Counting is one of the first activities we are taught at home and in school. As children, we enumerate the people and objects around us with innocence, brimming with confidence and optimism. As time goes by, our views about life and the world evolve, as do our attitudes towards birthdays and anniversaries.

20 years have passed since Kelley embarked on her adventures in design. She has chosen to commemorate her 20th anniversary via two narratives of counting: the first, a carefully chosen list of 20 projects, highlights in a career with many more star projects than a mere 20; the second, a series of 20 collaborations with international and Singaporean designers and creatives based on the counting of numerals in Mandarin.

When she showed me the sequence of collaborations, each one a creative palimpsestic engagement with her imagistic and linguistic puns on Chinese sayings and idioms, one of my first thoughts was: ‘Kelley likes to count.’

Yet the Kelley I know and admire has also always struck me as being one of the least calculative persons I know.

She is as generous in her actions as her spirit is open and unstinting. ‘A solid human being’ was how I described her recently.

So what exactly is she tallying up in her score of 20 years in design?

I put the question to her in a different way by asking: ‘What does time mean to you?’
Kelley replied with her characteristic blend of candour, humour and groundedness: ‘Every day is like an allowance. When a day is done, it’s like money that’s been used up, which can never be had again.’
For her, each lifetime is a finite balance in the bank: ‘Time is a depository that can be exchanged for things that are good and meaningful, but only if we spend it wisely. If you have only $20,000 in the bank, how would you spend it?’

Looking at what she has worked on over the last 20 years, it is clear that she has worked hard at making the most of every single cent.

The 20 milestone projects in the exhibition showcase an array of diverse disciplines and interests: journalism, publishing, branding, marketing, architecture, creative communal spaces, exhibition design, literature, visual arts, museum wayfinding.

They are embodiments of imagination, risk-taking, openness, hard work, sincerity, and commitment to the highest possible standards.

In short, the very qualities that had led in 1999 to the birth of the first design magazine of its kind in Singapore – ish.

Creating a magazine was Kelley’s childhood dream. She was drawn to art and photography since young. Her father gave her a small Kodak camera when she was in Primary 1 and she took photos of street cats and her sister. She became obsessed with fashion magazines and aspired to be a fashion photographer. Together with her brother, she made her own comic books using the stacks of complimentary organizers her father brought home. When she was 17 she started to draw illustrations and take photographs for Big O. She covered the gigs of local bands. When The Oddfellows made their debut Teenage Head album, they asked Kelley to design the cover. The album was a bestseller.

* [DATA PROVIDED]:

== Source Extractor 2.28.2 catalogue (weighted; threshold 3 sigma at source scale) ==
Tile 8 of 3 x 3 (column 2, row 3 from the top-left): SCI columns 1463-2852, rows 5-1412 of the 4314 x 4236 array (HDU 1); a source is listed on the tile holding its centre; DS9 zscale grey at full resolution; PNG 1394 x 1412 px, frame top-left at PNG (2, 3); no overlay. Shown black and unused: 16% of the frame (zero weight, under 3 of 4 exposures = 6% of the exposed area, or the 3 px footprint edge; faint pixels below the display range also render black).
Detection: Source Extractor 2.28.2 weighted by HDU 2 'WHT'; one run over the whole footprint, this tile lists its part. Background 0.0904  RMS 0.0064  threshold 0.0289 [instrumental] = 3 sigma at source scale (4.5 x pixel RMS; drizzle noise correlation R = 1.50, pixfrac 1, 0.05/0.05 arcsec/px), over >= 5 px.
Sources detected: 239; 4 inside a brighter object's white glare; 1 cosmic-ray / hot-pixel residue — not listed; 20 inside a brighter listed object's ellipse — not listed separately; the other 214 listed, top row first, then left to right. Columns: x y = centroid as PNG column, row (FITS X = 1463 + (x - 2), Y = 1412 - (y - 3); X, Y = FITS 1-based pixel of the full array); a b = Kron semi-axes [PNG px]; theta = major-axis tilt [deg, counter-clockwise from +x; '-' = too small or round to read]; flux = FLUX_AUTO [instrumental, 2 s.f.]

* [GOALS]:
1. Condense the paragraph of the anniversary piece that begins "Creating a magazine was Kelley’s childhood dream" into a bulleted list that keeps its main facts.
2. Answer these questions from the anniversary piece, giving each answer on its own line:
(a) How many years have passed since Kelley embarked on her adventures in design?
(b) What does Kelley say every day is like?
(c) In what year was the magazine ish born?

* [ANSWERS]:
1.
- Creating a magazine was Kelley’s childhood dream, and she was drawn to art and photography from a young age.
- In Primary 1 her father gave her a small Kodak camera, and she photographed street cats and her sister.
- She became obsessed with fashion magazines and wanted to be a fashion photographer.
- With her brother, she made comic books from complimentary organizers her father brought home.
- At 17 she began drawing illustrations and taking photographs for Big O, covering gigs by local bands.
- The Oddfellows asked her to design the cover of their debut album, Teenage Head, which became a bestseller.

2.
(a) 20 years
(b) An allowance
(c) 1999